Calculator tool defined with tool()
Zod schema with operation, a and b — all with .describe()
execute performs the correct operation (switch/case or if/else)
Tool integrated with generateText
result.text shows the LLM’s natural response
result.toolCalls shows the tool invocation

Show solution

import { generateText, tool } from 'ai';
import { anthropic } from '@ai-sdk/anthropic';
import { z } from 'zod';

const calculatorTool = tool({
  description: 'Perform a math calculation with two numbers',
  inputSchema: z.object({
    operation: z.enum(['add', 'subtract', 'multiply']).describe('The math operation to perform'),
    a: z.number().describe('The first number'),
    b: z.number().describe('The second number'),
  }),
  execute: async ({ operation, a, b }) => {
    switch (operation) {
      case 'add':
        return { operation, a, b, result: a + b };
      case 'subtract':
        return { operation, a, b, result: a - b };
      case 'multiply':
        return { operation, a, b, result: a * b };
    }
  },
});

const result = await generateText({
  model: anthropic('claude-sonnet-4-5-20250514'),
  tools: { calculator: calculatorTool },
  prompt: 'What is 42 times 17?',
});

console.log('Answer:', result.text);
console.log('Tool Calls:', result.toolCalls);
console.log('Tool Results:', result.toolResults);

Explanation: The LLM recognizes the math problem, calls calculator with { operation: 'multiply', a: 42, b: 17 }, gets back { result: 714 }, and formulates a natural response like “42 times 17 is 714.”

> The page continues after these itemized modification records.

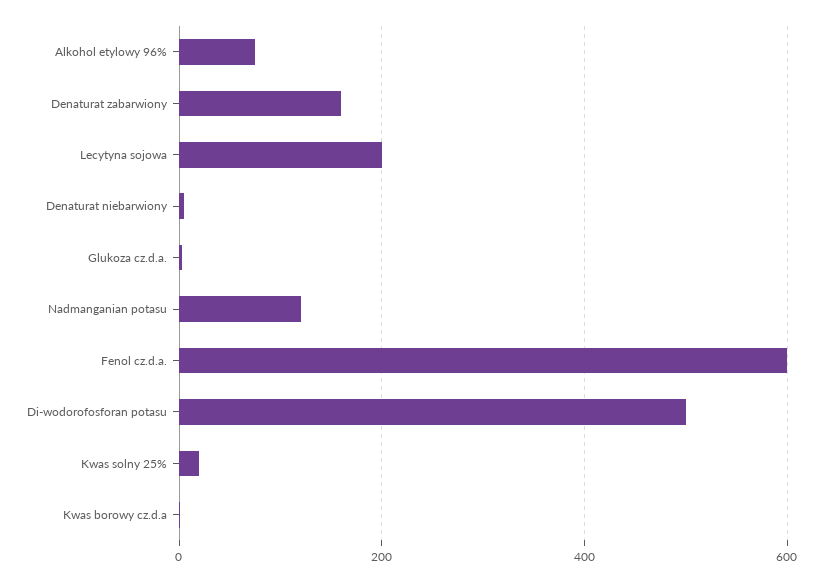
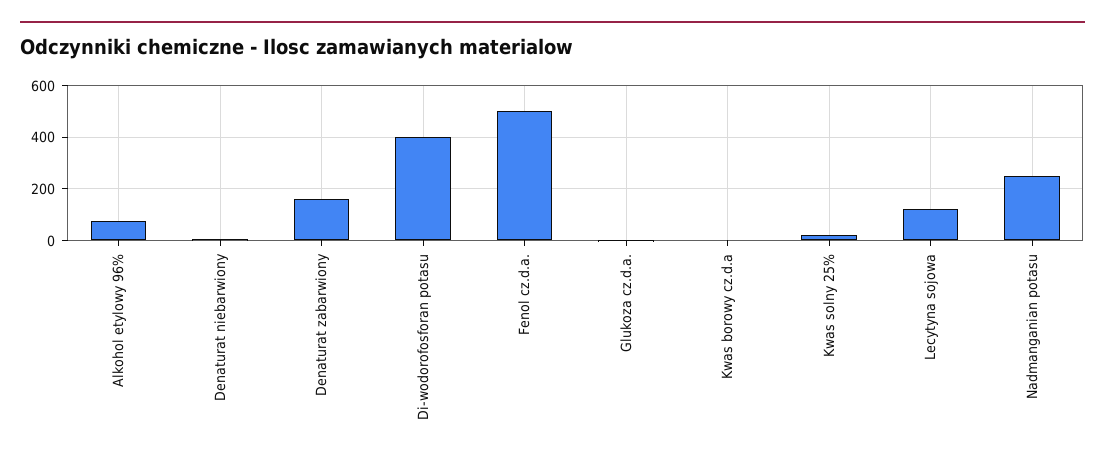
Lecytyna sojowa: 200 -> 125
Nadmanganian potasu: 120 -> 250
Fenol cz.d.a.: 600 -> 500
Di-wodorofosforan potasu: 500 -> 400

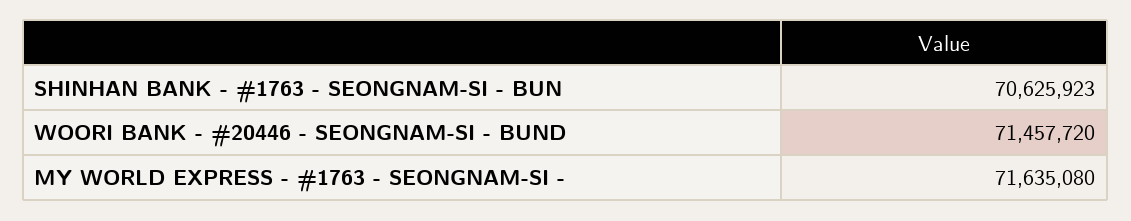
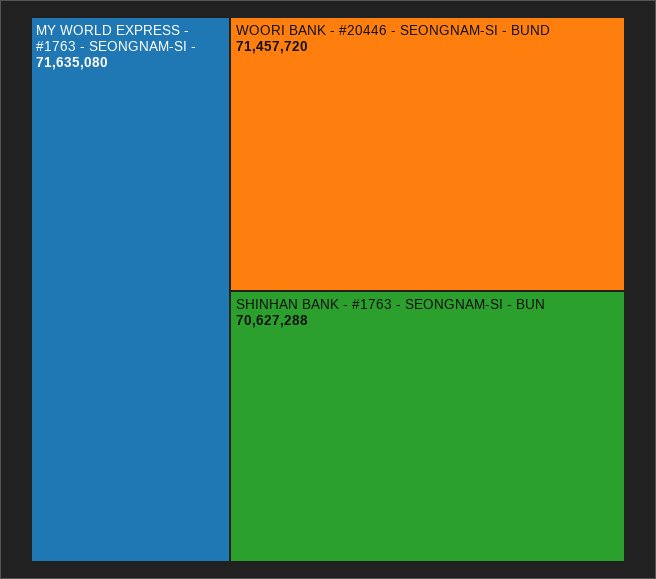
SHINHAN BANK - #1763 - SEONGNAM-SI - BUN: 70625923 -> 70627288

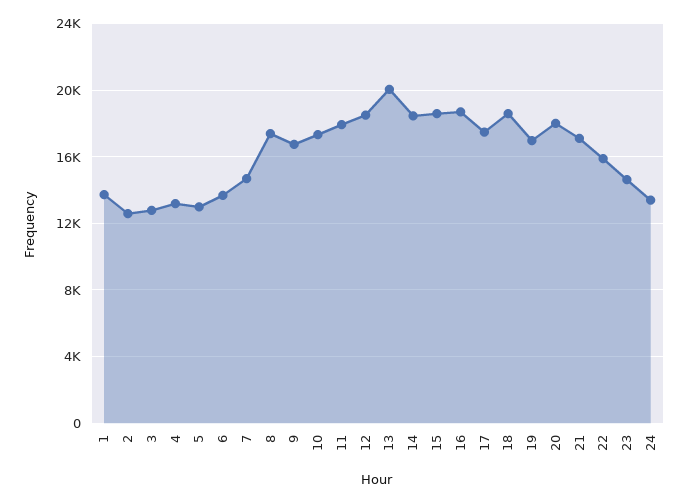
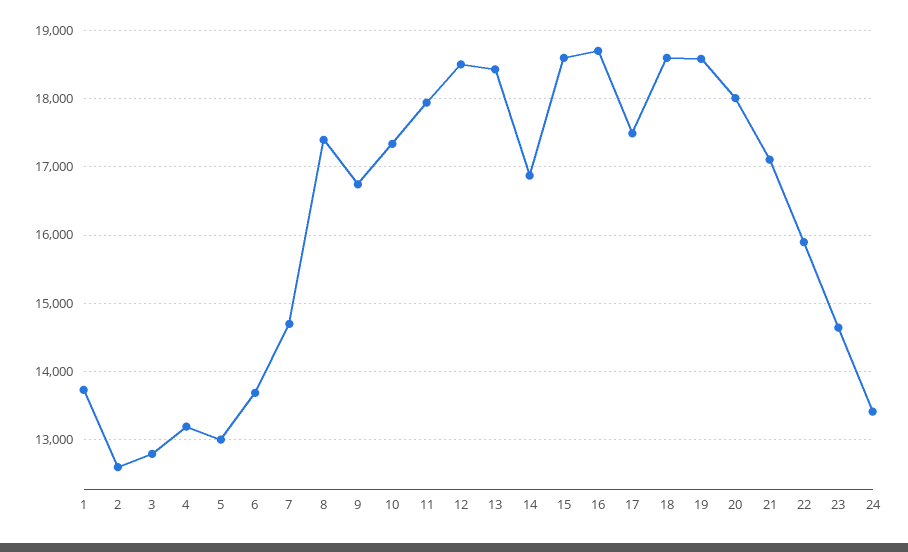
13: 20000 -> 18400
14: 18500 -> 16900
19: 17000 -> 18600

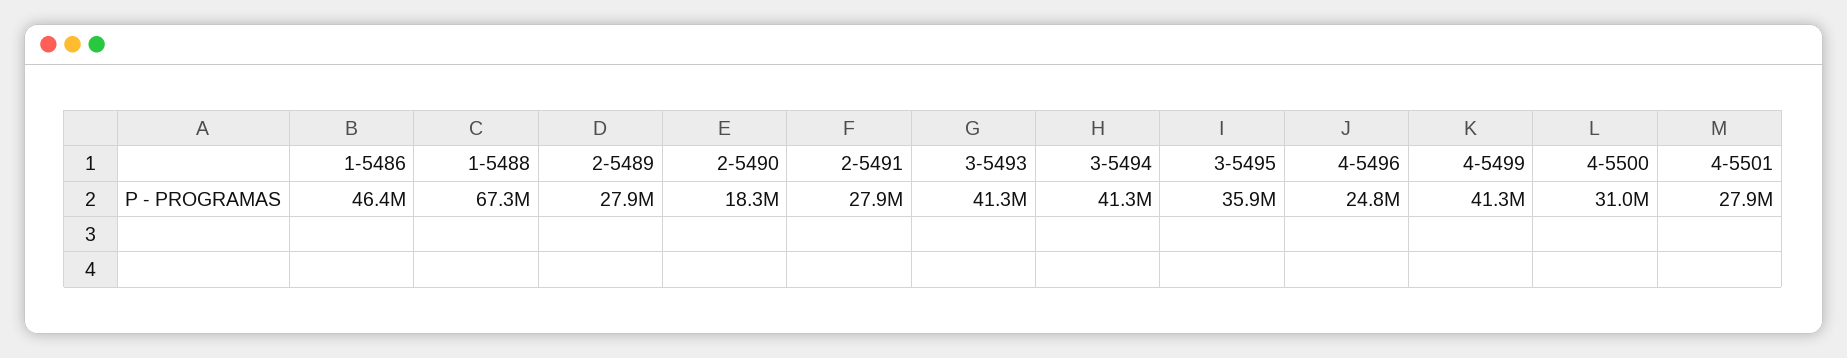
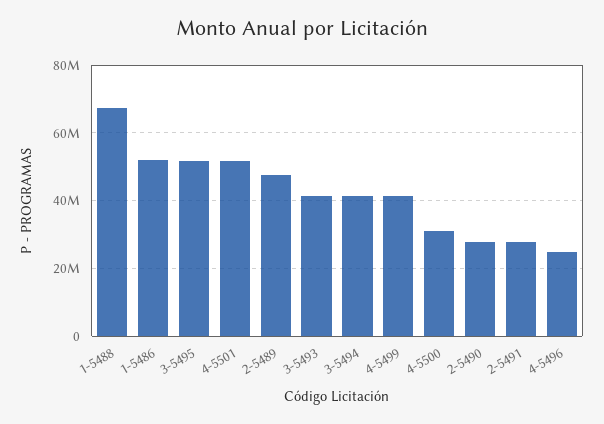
1-5486: 46400000 -> 52000000
2-5489: 27900000 -> 48000000
2-5490: 18300000 -> 28000000
3-5495: 35900000 -> 52000000
4-5501: 27900000 -> 52000000

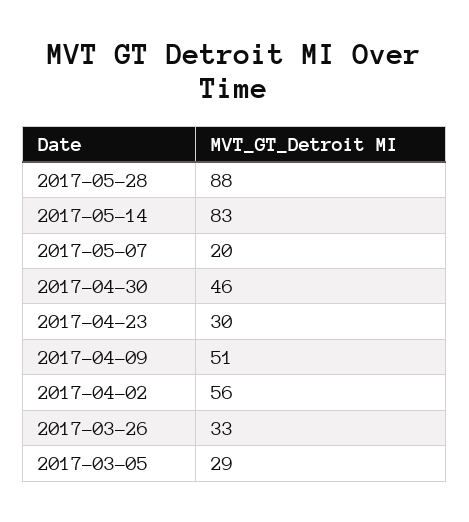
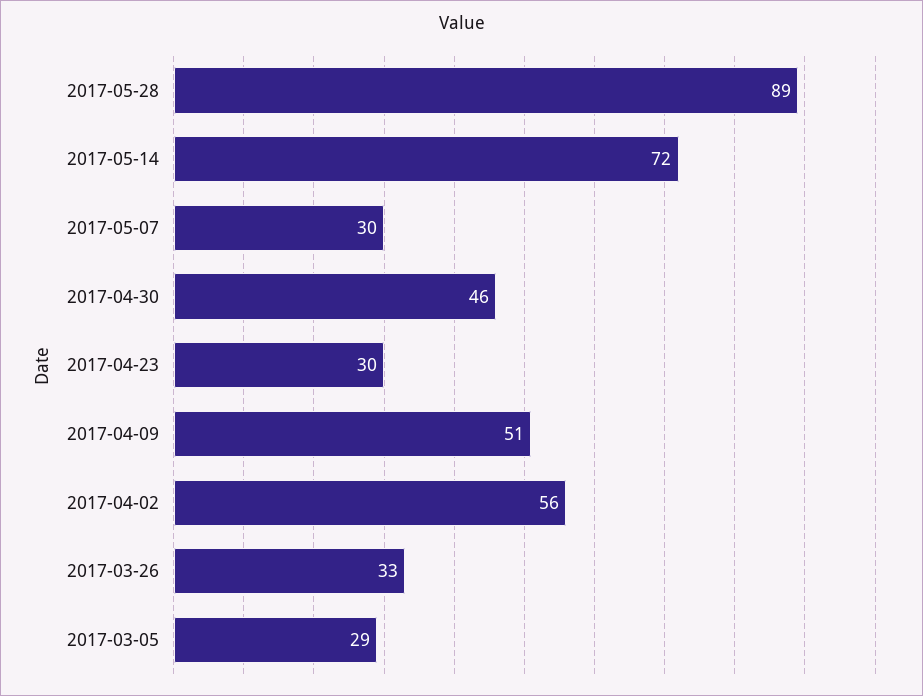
2017-05-28: 88 -> 89
2017-05-14: 83 -> 72
2017-05-07: 20 -> 30

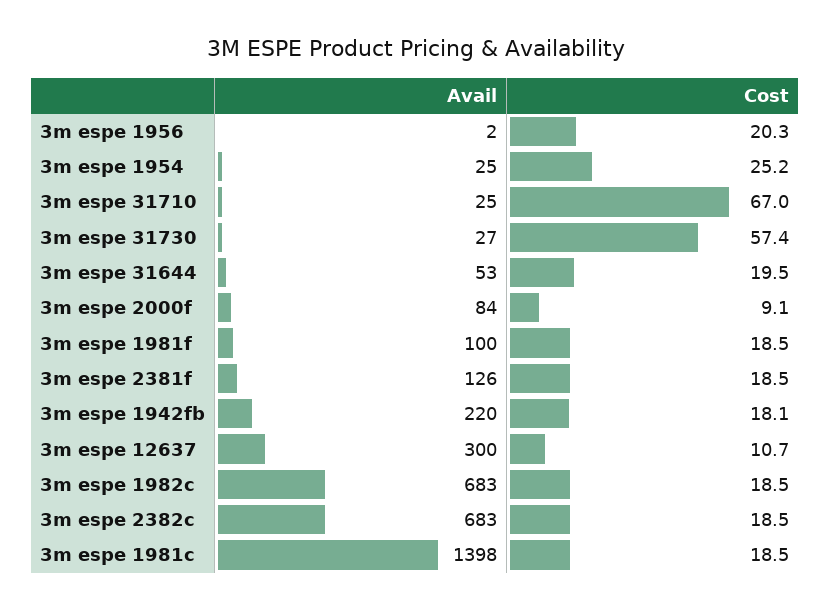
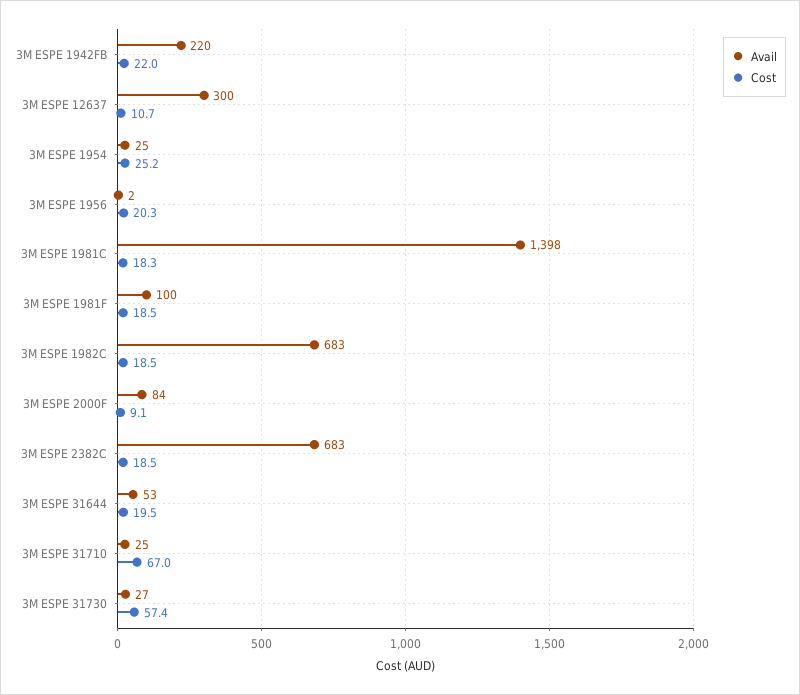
Avail, 3m espe 2381f: 126 -> none
Cost, 3m espe 2381f: 18.5 -> none
Cost, 3m espe 1942fb: 18.1 -> 22
Cost, 3m espe 1981c: 18.5 -> 18.3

Run: npx tsx challenge-3-1.ts

Expected output (approximate):

Answer: 42 times 17 is 714.
Tool Calls: [{ toolName: 'calculator', args: { operation: 'multiply', a: 42, b: 17 } }]
Tool Results: [{ result: { operation: 'multiply', a: 42, b: 17, result: 714 } }]

COMBINE

System prompt and user prompt flow to generateText, tool call decision, execute returns tool result, or directly result.text

Exercise: Combine a tool with a system prompt from Challenge 1.6. Give the LLM a role and a tool at the same time.

Define a system prompt: “You are a friendly math tutor. Explain every calculation step by step.”
Use the calculator tool from the TRY exercise
Ask a math question — the LLM should use the tool AND explain the approach
Compare: How does the response change with vs. without a system prompt?

Optional Stretch Goal: Define a second tool (unitConverter) that converts units (e.g. km to miles). Give the LLM both tools and ask a question that requires both: “I’m driving 100 km — how many miles is that and how long does it take at 60 km/h?”